Q&A: Australian musician talks risqué songs ahead of weekend show

Media Credit: Photo used under the Creative Commons License by Flickr user Julio Enriquez

Musician Alex Cameron, who is playing a show at the Rock N Roll Hotel Friday, sat down with The Hatchet to talk about his upcoming performance.

Musician Alex Cameron uses his controversial lyrics to mock downtrodden white male toxicity.

Cameron has been featured on songs that have become memes, opened and co-wrote for the Killers and attracted the attention of some of indie’s elite. With songs like “Runnin Outta Luck” and “Country Figs,” this Australian artist blends 80s pop with a voice of blue collar dissatisfaction, all while telling stories of toxic men through his lyrics.

Cameron is playing a show at Rock N Roll Hotel Friday. But before he takes the stage, he sat down with The Hatchet to talk about collaboration, the characters in his music and how the internet shaped his songwriting.

Your songs have a veneer of Americana, but you were born and raised in Sydney, Australia. How would you say the U.S. and your home country have influenced your music’s sound and subject matter?

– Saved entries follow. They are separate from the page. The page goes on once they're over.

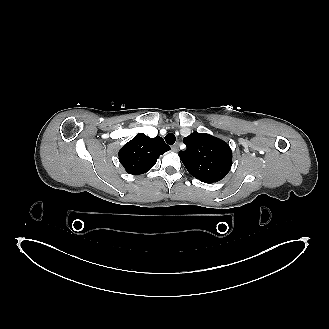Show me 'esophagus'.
<instances>
[{
	"mask_svg": "<svg viewBox=\"0 0 329 329\" xmlns=\"http://www.w3.org/2000/svg\"><path fill=\"white\" fill-rule=\"evenodd\" d=\"M171 149L175 152L179 151V144L177 143V144L172 145Z\"/></svg>",
	"mask_w": 329,
	"mask_h": 329,
	"instance_id": "obj_1",
	"label": "esophagus"
}]
</instances>
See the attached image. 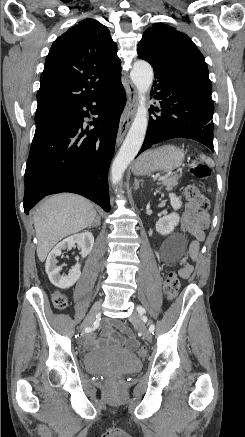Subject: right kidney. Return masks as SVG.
I'll list each match as a JSON object with an SVG mask.
<instances>
[{"label":"right kidney","mask_w":245,"mask_h":437,"mask_svg":"<svg viewBox=\"0 0 245 437\" xmlns=\"http://www.w3.org/2000/svg\"><path fill=\"white\" fill-rule=\"evenodd\" d=\"M78 244L81 248V256L85 258L92 250L94 245V237L91 232L85 231L79 234H74L59 244L50 252L46 260V273L49 280L53 285L61 289H68L72 287L81 275V264H75L68 275H60L61 266H57V257L62 254V250H70L75 244Z\"/></svg>","instance_id":"right-kidney-1"}]
</instances>
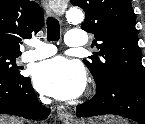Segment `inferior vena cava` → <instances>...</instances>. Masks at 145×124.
Masks as SVG:
<instances>
[{"label": "inferior vena cava", "instance_id": "inferior-vena-cava-1", "mask_svg": "<svg viewBox=\"0 0 145 124\" xmlns=\"http://www.w3.org/2000/svg\"><path fill=\"white\" fill-rule=\"evenodd\" d=\"M44 103H49L48 101H44Z\"/></svg>", "mask_w": 145, "mask_h": 124}]
</instances>
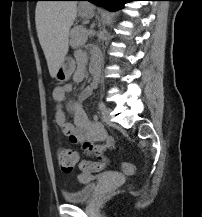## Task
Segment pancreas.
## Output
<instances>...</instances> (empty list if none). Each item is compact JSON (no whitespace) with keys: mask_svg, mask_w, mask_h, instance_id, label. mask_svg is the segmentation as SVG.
Instances as JSON below:
<instances>
[{"mask_svg":"<svg viewBox=\"0 0 202 217\" xmlns=\"http://www.w3.org/2000/svg\"><path fill=\"white\" fill-rule=\"evenodd\" d=\"M88 33L84 31L82 26L74 27L70 32V45L73 48L83 45L88 37Z\"/></svg>","mask_w":202,"mask_h":217,"instance_id":"cf45deb5","label":"pancreas"}]
</instances>
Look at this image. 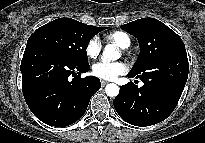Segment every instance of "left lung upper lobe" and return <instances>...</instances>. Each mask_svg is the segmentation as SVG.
I'll use <instances>...</instances> for the list:
<instances>
[{
    "label": "left lung upper lobe",
    "instance_id": "left-lung-upper-lobe-1",
    "mask_svg": "<svg viewBox=\"0 0 205 143\" xmlns=\"http://www.w3.org/2000/svg\"><path fill=\"white\" fill-rule=\"evenodd\" d=\"M121 28L135 36L140 45V54L130 73L139 74L168 53L185 50L182 39L155 18L138 19L121 25Z\"/></svg>",
    "mask_w": 205,
    "mask_h": 143
}]
</instances>
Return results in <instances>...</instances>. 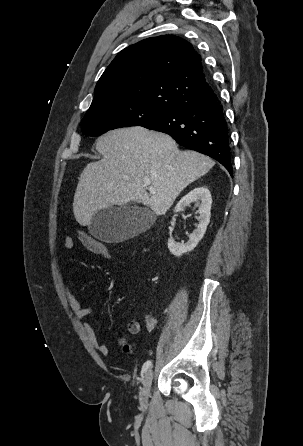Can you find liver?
I'll list each match as a JSON object with an SVG mask.
<instances>
[{
	"mask_svg": "<svg viewBox=\"0 0 303 446\" xmlns=\"http://www.w3.org/2000/svg\"><path fill=\"white\" fill-rule=\"evenodd\" d=\"M96 150L103 156L82 171L73 200V212L82 226L111 206L139 202L164 215L181 191L215 164L195 151H180L168 135L143 127L109 131L100 136ZM148 179L155 194L147 192Z\"/></svg>",
	"mask_w": 303,
	"mask_h": 446,
	"instance_id": "obj_1",
	"label": "liver"
}]
</instances>
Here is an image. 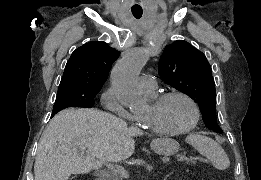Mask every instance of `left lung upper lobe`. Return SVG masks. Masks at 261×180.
<instances>
[{
    "label": "left lung upper lobe",
    "instance_id": "left-lung-upper-lobe-1",
    "mask_svg": "<svg viewBox=\"0 0 261 180\" xmlns=\"http://www.w3.org/2000/svg\"><path fill=\"white\" fill-rule=\"evenodd\" d=\"M161 78L198 103L207 128L222 132L216 119V90L211 66L205 55L188 42L167 45L159 61Z\"/></svg>",
    "mask_w": 261,
    "mask_h": 180
}]
</instances>
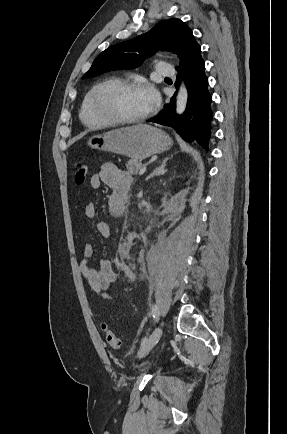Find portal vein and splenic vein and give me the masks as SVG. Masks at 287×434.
I'll list each match as a JSON object with an SVG mask.
<instances>
[{
	"mask_svg": "<svg viewBox=\"0 0 287 434\" xmlns=\"http://www.w3.org/2000/svg\"><path fill=\"white\" fill-rule=\"evenodd\" d=\"M146 169V166H143L139 171V175H143L146 172Z\"/></svg>",
	"mask_w": 287,
	"mask_h": 434,
	"instance_id": "1",
	"label": "portal vein and splenic vein"
}]
</instances>
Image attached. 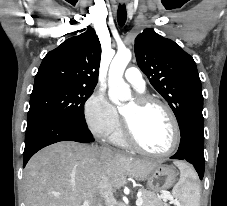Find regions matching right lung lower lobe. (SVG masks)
<instances>
[{
  "mask_svg": "<svg viewBox=\"0 0 227 206\" xmlns=\"http://www.w3.org/2000/svg\"><path fill=\"white\" fill-rule=\"evenodd\" d=\"M60 141L93 142L84 124L69 119L41 117L27 124L23 167L40 149Z\"/></svg>",
  "mask_w": 227,
  "mask_h": 206,
  "instance_id": "right-lung-lower-lobe-1",
  "label": "right lung lower lobe"
}]
</instances>
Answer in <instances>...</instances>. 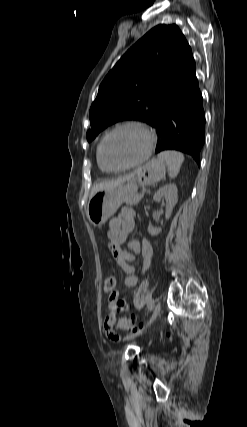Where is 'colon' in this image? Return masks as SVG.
<instances>
[{
  "instance_id": "obj_1",
  "label": "colon",
  "mask_w": 247,
  "mask_h": 427,
  "mask_svg": "<svg viewBox=\"0 0 247 427\" xmlns=\"http://www.w3.org/2000/svg\"><path fill=\"white\" fill-rule=\"evenodd\" d=\"M118 284L117 277L113 274H108L105 277L104 286L109 292H114ZM118 328L124 331H135L137 323L134 316L122 317L118 321Z\"/></svg>"
}]
</instances>
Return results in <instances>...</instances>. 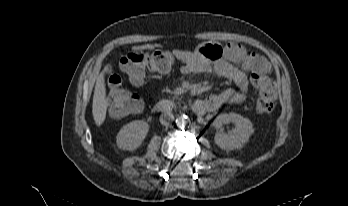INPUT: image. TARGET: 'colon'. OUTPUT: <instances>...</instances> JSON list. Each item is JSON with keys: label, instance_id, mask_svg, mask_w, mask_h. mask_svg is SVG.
I'll use <instances>...</instances> for the list:
<instances>
[{"label": "colon", "instance_id": "5ec220e1", "mask_svg": "<svg viewBox=\"0 0 348 206\" xmlns=\"http://www.w3.org/2000/svg\"><path fill=\"white\" fill-rule=\"evenodd\" d=\"M174 64V55L166 50L136 49L127 53L120 61L121 69L127 74L134 84L144 81L145 73H168ZM252 83L258 91L256 112L269 113L275 105L274 80L261 73L251 76ZM107 103L114 115L122 116L136 113L142 109V101L123 84L122 79L116 74H110L107 85Z\"/></svg>", "mask_w": 348, "mask_h": 206}]
</instances>
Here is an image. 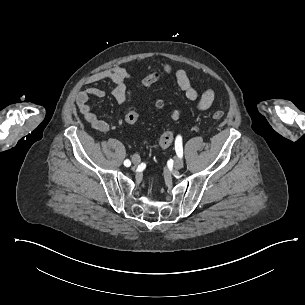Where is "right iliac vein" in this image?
Returning <instances> with one entry per match:
<instances>
[{
  "instance_id": "1",
  "label": "right iliac vein",
  "mask_w": 305,
  "mask_h": 305,
  "mask_svg": "<svg viewBox=\"0 0 305 305\" xmlns=\"http://www.w3.org/2000/svg\"><path fill=\"white\" fill-rule=\"evenodd\" d=\"M140 162H141V158H140L139 155H133L132 156V163L134 165H138V164H140Z\"/></svg>"
}]
</instances>
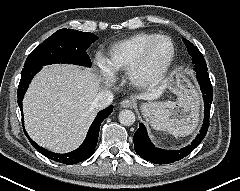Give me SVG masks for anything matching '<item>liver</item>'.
Wrapping results in <instances>:
<instances>
[{"label":"liver","mask_w":240,"mask_h":191,"mask_svg":"<svg viewBox=\"0 0 240 191\" xmlns=\"http://www.w3.org/2000/svg\"><path fill=\"white\" fill-rule=\"evenodd\" d=\"M100 82L91 69L70 64L44 67L32 80L23 100L29 136L56 153L79 147L97 114L92 102L100 91ZM164 87L137 98L157 99Z\"/></svg>","instance_id":"6515ba94"}]
</instances>
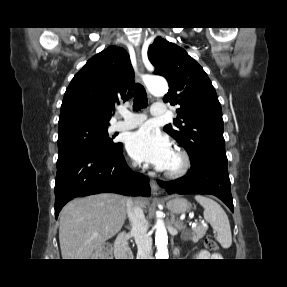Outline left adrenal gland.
Listing matches in <instances>:
<instances>
[{
    "instance_id": "a2214340",
    "label": "left adrenal gland",
    "mask_w": 287,
    "mask_h": 287,
    "mask_svg": "<svg viewBox=\"0 0 287 287\" xmlns=\"http://www.w3.org/2000/svg\"><path fill=\"white\" fill-rule=\"evenodd\" d=\"M171 224H173L176 228L182 229L183 225L181 221L175 220V215L171 214Z\"/></svg>"
}]
</instances>
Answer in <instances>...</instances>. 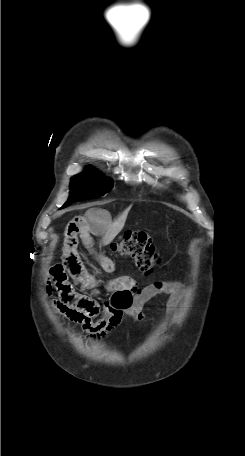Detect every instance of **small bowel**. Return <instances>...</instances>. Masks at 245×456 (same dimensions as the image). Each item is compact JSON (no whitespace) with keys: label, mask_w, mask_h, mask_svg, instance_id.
Segmentation results:
<instances>
[{"label":"small bowel","mask_w":245,"mask_h":456,"mask_svg":"<svg viewBox=\"0 0 245 456\" xmlns=\"http://www.w3.org/2000/svg\"><path fill=\"white\" fill-rule=\"evenodd\" d=\"M107 223L108 214L100 209L92 210L85 216L75 217L68 223L65 230L63 263L51 268V281L46 287L47 293H50L52 282L59 292V298L51 303L53 310L80 324L87 334V339L95 341L107 337L120 324L124 315L137 321L143 320L145 305L161 293L170 295V312H173L183 296L189 295L187 289L176 283L139 288L136 280L130 276L102 281L88 273L82 267L77 253L78 236L85 245L91 247L92 236L104 233ZM94 255L105 272L115 271V263L110 258L95 252ZM68 275L90 290L92 295L98 294L99 288L103 287L110 293L109 298L101 302L92 296L76 292L68 282Z\"/></svg>","instance_id":"1"}]
</instances>
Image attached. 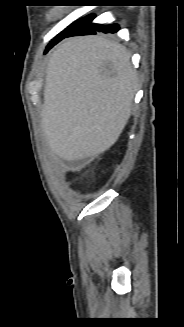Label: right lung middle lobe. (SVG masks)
I'll use <instances>...</instances> for the list:
<instances>
[{
    "label": "right lung middle lobe",
    "instance_id": "dd1d6c3e",
    "mask_svg": "<svg viewBox=\"0 0 184 327\" xmlns=\"http://www.w3.org/2000/svg\"><path fill=\"white\" fill-rule=\"evenodd\" d=\"M82 19L72 23L70 26H68L62 33H60L57 37H55L47 46L46 51L51 48L53 45H55L65 34L69 33Z\"/></svg>",
    "mask_w": 184,
    "mask_h": 327
}]
</instances>
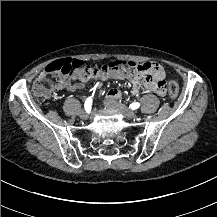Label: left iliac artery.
Instances as JSON below:
<instances>
[{"instance_id":"44dca946","label":"left iliac artery","mask_w":217,"mask_h":217,"mask_svg":"<svg viewBox=\"0 0 217 217\" xmlns=\"http://www.w3.org/2000/svg\"><path fill=\"white\" fill-rule=\"evenodd\" d=\"M139 107H140V103H138V102H135V103L130 104V108H131L132 110H135V109H137V108H139Z\"/></svg>"}]
</instances>
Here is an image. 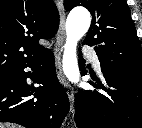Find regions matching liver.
I'll return each instance as SVG.
<instances>
[{
  "mask_svg": "<svg viewBox=\"0 0 142 128\" xmlns=\"http://www.w3.org/2000/svg\"><path fill=\"white\" fill-rule=\"evenodd\" d=\"M0 128H20L16 125H10V124H3V123H0Z\"/></svg>",
  "mask_w": 142,
  "mask_h": 128,
  "instance_id": "obj_1",
  "label": "liver"
}]
</instances>
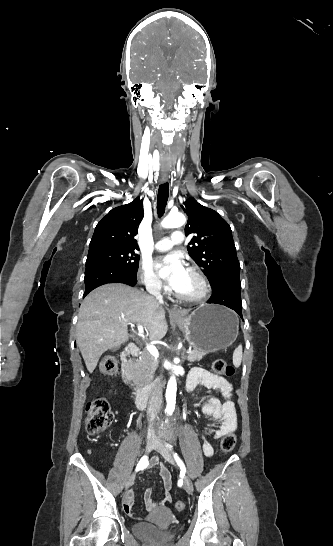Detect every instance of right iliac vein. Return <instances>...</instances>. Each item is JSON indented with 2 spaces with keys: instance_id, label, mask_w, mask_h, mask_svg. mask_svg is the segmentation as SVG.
I'll return each instance as SVG.
<instances>
[{
  "instance_id": "1",
  "label": "right iliac vein",
  "mask_w": 333,
  "mask_h": 546,
  "mask_svg": "<svg viewBox=\"0 0 333 546\" xmlns=\"http://www.w3.org/2000/svg\"><path fill=\"white\" fill-rule=\"evenodd\" d=\"M155 443H156L155 436L149 435L146 442V452H150L154 448ZM134 480H135V474H132L126 482V485H125L126 489L130 488L133 485Z\"/></svg>"
}]
</instances>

Alex Cameron: Australia is heavily influenced by America, culturally, in terms of music, movies and unfortunately politically. A lot of Americans related to the record even though I wrote it with Australian stories in mind. Australia had this dirty version of your rock music or your new wave – We call it pub rock down here. I think we have this grittier way of telling stories that I was raised on.

I saw you open for Angel Olsen at 9:30 Club, and you two collaborated on the song “Stranger’s Kiss” off your album. How did that collaboration come about?

AC: Angel and I were pen-pals for a second. A year after we met we were writing to each other, exchanging demos and songs and then we happened to be in LA. Angel was making “My Woman” and we were making “Forced Witness,” so it was a timing thing. I felt like the song and record needed a powerful voice from someone that wasn’t a straight white dude. And felt that would give that other perspective that’s so sorely needed.

The lyrics can at times be a little skeevy, dedicating some tunes to 17-year-old lovers. I’m sure that’s the intention, but do you worry about alienating listeners at times?

AC: I’m a storyteller, and the way I’ve learned to tell stories is everything is on the table, because that’s how you get honesty across. There are characters on the record that I wish didn’t exist in real life, but everything on the record is grounded in reality. Delusion exists and that’s what I write about. I didn’t go to university, so I didn’t have a chance to have progressive discussions with peers. I just got straight into working and writing. What I thought I was writing about – self delusion and a sense of entitlement – I didn’t realize I was writing essentially about white male privilege.

You’ve co-written songs and opened for The Killers. What was it like working with them? Did they give you any advice?

AC: It was really enlightening. Brandon [Flowers] has got a really singular talent. He’s a very intuitive songwriter. We’ve become friends, but he keeps asking me why I make my songs have such decrepit content. He’s suggested the songs might be strong enough that they could be a little more mature and less crass. I am excited about exploring that storytelling one day, something more spiritual.

The lyrics deal with blue-collar living in an internet age – one with instant pleasure but of isolation. What were you trying to say with the online relationships found in songs like “True Lies?”

AC: It’s always amplified experience when I write. I’ve had interactions online – I’ve been on the internet since I was 12 to 15 years old. The amount of time spent communicating with people I’ve never met is probably not something that is thought about enough. The internet is here, and it’s a part of the way we communicate. It was a natural thing to start putting it into the songs.

You’ve written about delusion and unfulfilled success. With your work being well received and working with other artists, how do you feel crossing over to find more success in your work?

AC: I remember reading and thinking, ‘what does someone who used to rap and sing about hardships do once they become successful, and how could they possibly keep that up?’ That’s a discussion I haven’t had to think about, because I’m still very much in debt, and I’m not even in a position where I can pay rent. I got a couple years working, still got stories to tell. It’s not lost on me that we’re selling tickets and we’re in a fortunate position.